Le PDG de SpaceX, Elon Musk, est particulièrement optimiste quant à la colonisation de Mars. Selon lui, le transport de dizaines de passagers vers la planète rouge sera possible grâce à son Starship, une fois que des habitats et des infrastructures de production de biens et services vitaux auront été installés sur place. Le milliardaire a déclaré que l'objectif était de réduire le coût du billet à environ 200 000 dollars, soit le prix moyen d'une maison aux États-Unis, afin de permettre la création d'une civilisation auto-subsistante. Il a également prédit la constitution d'un gigantesque partenariat public-privé pour atteindre cet objectif. Dans sa vision, des cités martiennes sortiront du sol rouge avant la fin du siècle. Créer une présence permanente sur Mars est l’une de ses obsessions.

Avant la fin du siècle, il est donc possible qu’une colonie s’installe sur Mars. Cet avant-post verra la construction des prémices d'une petite cité sous dôme semi-enterrée, ainsi que la mise en place de systèmes énergétiques et de soutien de vie artificiels permanents. Cette communauté pourrait compter de 100 à 150 personnes, avec des membres en âge de procréer, afin de maintenir et d’augmenter les effectifs. Le "nombre minimum d'individus d'une espèce nécessaire à un endroit pour qu'elle puisse perdurer" est très variable d'une espèce à l'autre, mais il a souvent été estimé autour de 1000. Ces colons pourraient-ils, au fil de l’évolution, devenir des Martiens idéaux ?

Chris Impey, professeur d’astronomie à l’université d’Arizona, prévoit que le processus naturel d’évolution pourrait s’accélérer avec une colonie de Martiens. Leur corps pourrait devenir plus grand et mince, en raison d’une gravité inférieure de 40 % à celle de la Terre. Qui plus est, ils pourraient perdre leurs poils dans un environnement contrôlé dénué de poussière. Les Martiens seraient différents des Terriens, car on ne peut pas s'adapter sans changer.

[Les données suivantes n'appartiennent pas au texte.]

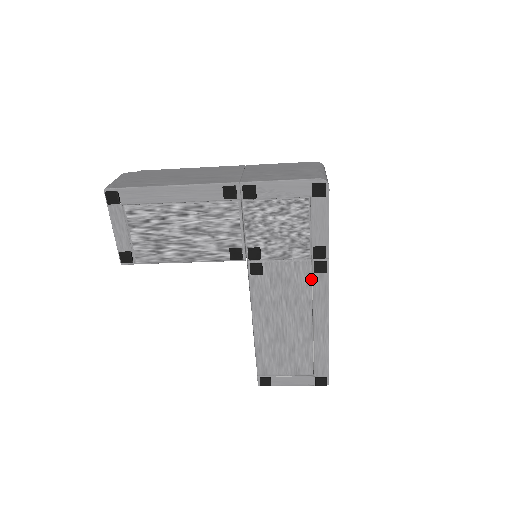
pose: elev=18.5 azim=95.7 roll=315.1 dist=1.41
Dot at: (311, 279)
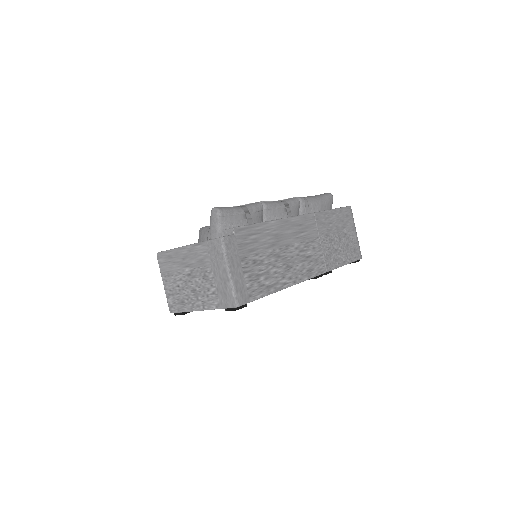
Dot at: occluded
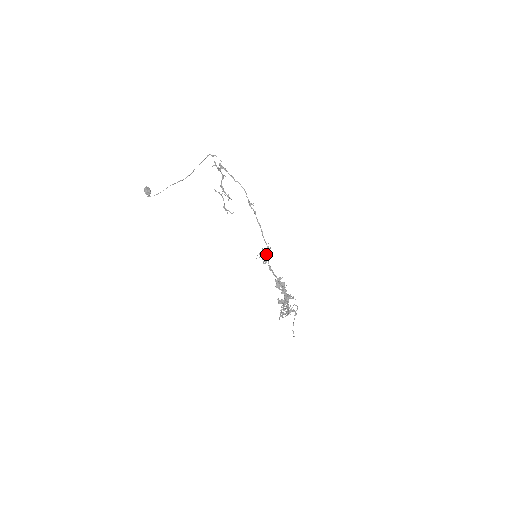
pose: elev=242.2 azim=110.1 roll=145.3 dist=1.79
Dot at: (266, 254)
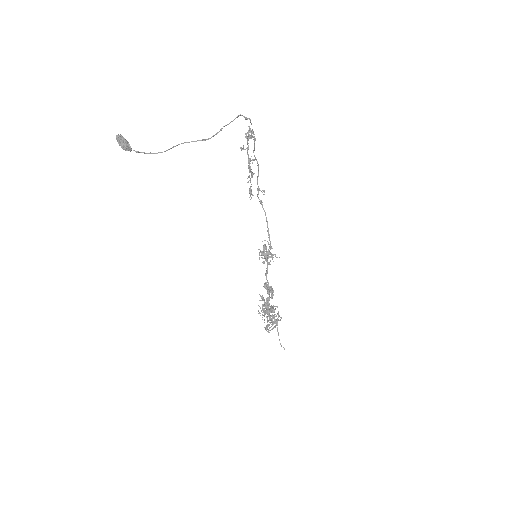
Dot at: (269, 253)
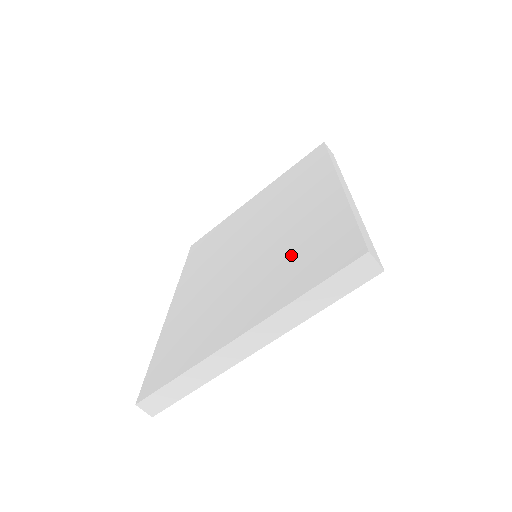
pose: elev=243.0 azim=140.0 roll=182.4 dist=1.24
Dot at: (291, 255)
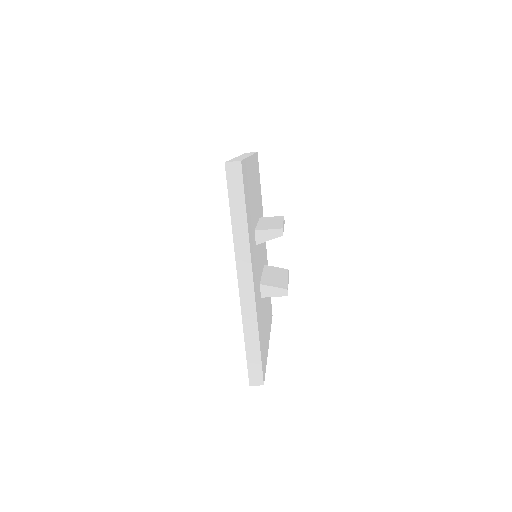
Dot at: occluded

Toutefois, pour que cette colonie puisse devenir auto-suffisante, il faudra trouver des solutions pour nourrir la population. Les gènes de plantes pourraient être modifiés pour permettre une meilleure absorption d'oxygène, une résistance accrue aux radiations solaires, ou la production de nutriments essentiels à partir de sources alimentaires limitées. Une alternative à l'élevage traditionnel de bétail serait la production de viande cultivée en laboratoire, où des cellules animales sont utilisées pour produire de la viande sans avoir besoin de vrais animaux. En plus des plantes biotechnologiques polyvalentes, l'alimentation sur Mars devrait principalement reposer sur les cultures hydroponiques, la consommation d'algues et même... les insectes ! Ces derniers sont une source de protéines très intéressante et surtout bien plus rentable.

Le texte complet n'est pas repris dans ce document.